Elsewhere in the supporting cast, Simon Pegg once again proves himself a spectacularly underrated voice actor in the role of King James. And speaking of underrated talents, Judy Greer — always a welcome presence — is on hand to voice Martha Washington.
(Side note: Par for the course with this movie, Washington immediately gets his wife pregnant the minute they first have sex. Though the real Martha Washington had four children from a previous marriage — all of whom were dead by their teenage years — it bears remembering that George Washington himself never had any biological children.)

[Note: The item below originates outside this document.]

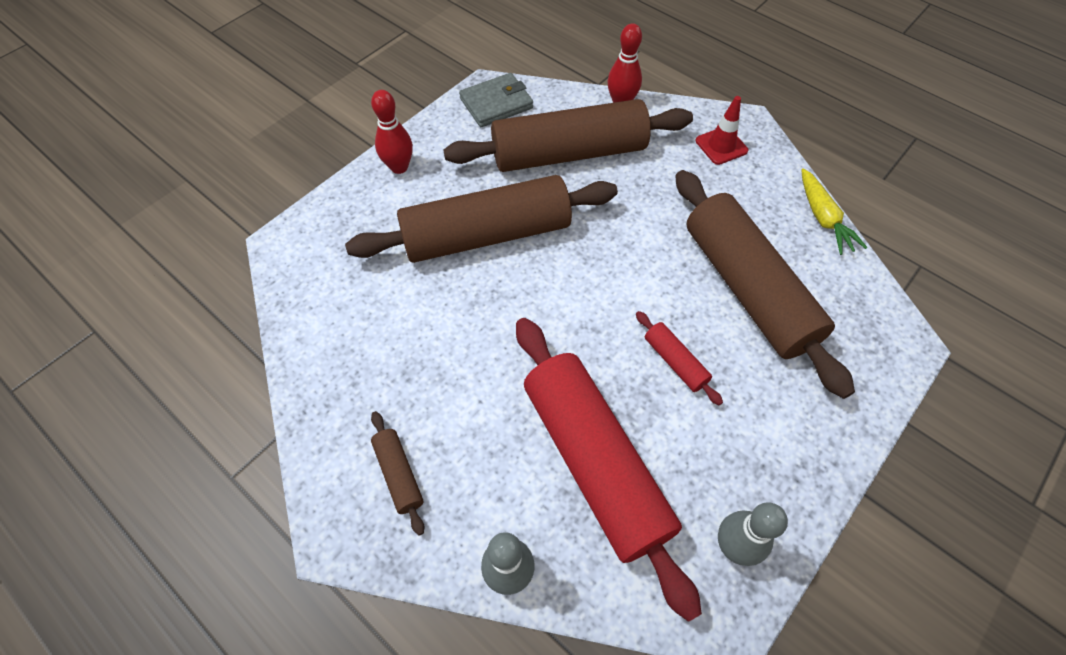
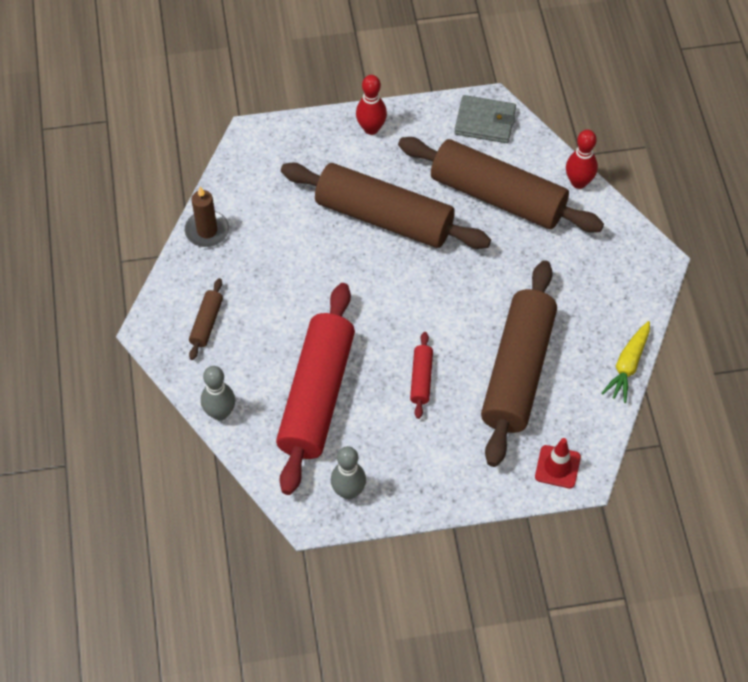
camera: 40 degrees right, 0 degrees up
(312, 370) = (207, 231): none -> brown candle
(721, 146) = (616, 265): red traffic cone -> red traffic cone (557, 467)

The animation is spectacular. I absolutely love this fluid 2D-look, and the movements are uncannily detailed. As for the music… well, this is a movie that features a cover of the Axel Foley Theme. As with so much of this movie, I can’t tell if that’s stupidly awesome or awesomely stupid.
I was on the fence about this movie right up until the end. The deciding factor was always going to hinge on whether or not the film had anything genuinely intelligent — or at the very least, heartfelt — to say about America. (By which I mean the real America, apart from this revised history bullshit.) Is there anything sincerely patriotic and uplifting in here, something we can hold onto that makes us proud to be Americans and hopeful for the nation’s future? Is there any kind of incisive satire pointing out some way that we can push ourselves to be better?
…Well, no. Not really, no. In fact, based on that last-minute sour-note ending, it seems like the whole film is predicated on the notion that we’re a nation of argumentative idiots and we’re doomed to mess this whole thing up. Like the filmmakers needed a 98-minute movie to tell us that?
America: The Motion Picture is a swing and a miss. It’s an aggressively stupid and boldly irreverent film made by talented and intelligent individuals, and I can respect a movie that goes this hard without any hint of an apology. But if I’m going to rot my brain this badly for so much intentionally offensive cinema, I’m gonna need more to show for it than a few cheap laughs. Alas, I’m sorry to say that there is no medicine to go with all the sugar this film shovels out.
The film had everything it needed, except a coherent point. And there were so many points this movie could’ve made, I have no idea how that could’ve been the one way the filmmakers came up short. Sorry, but there’s no recommendation for this one.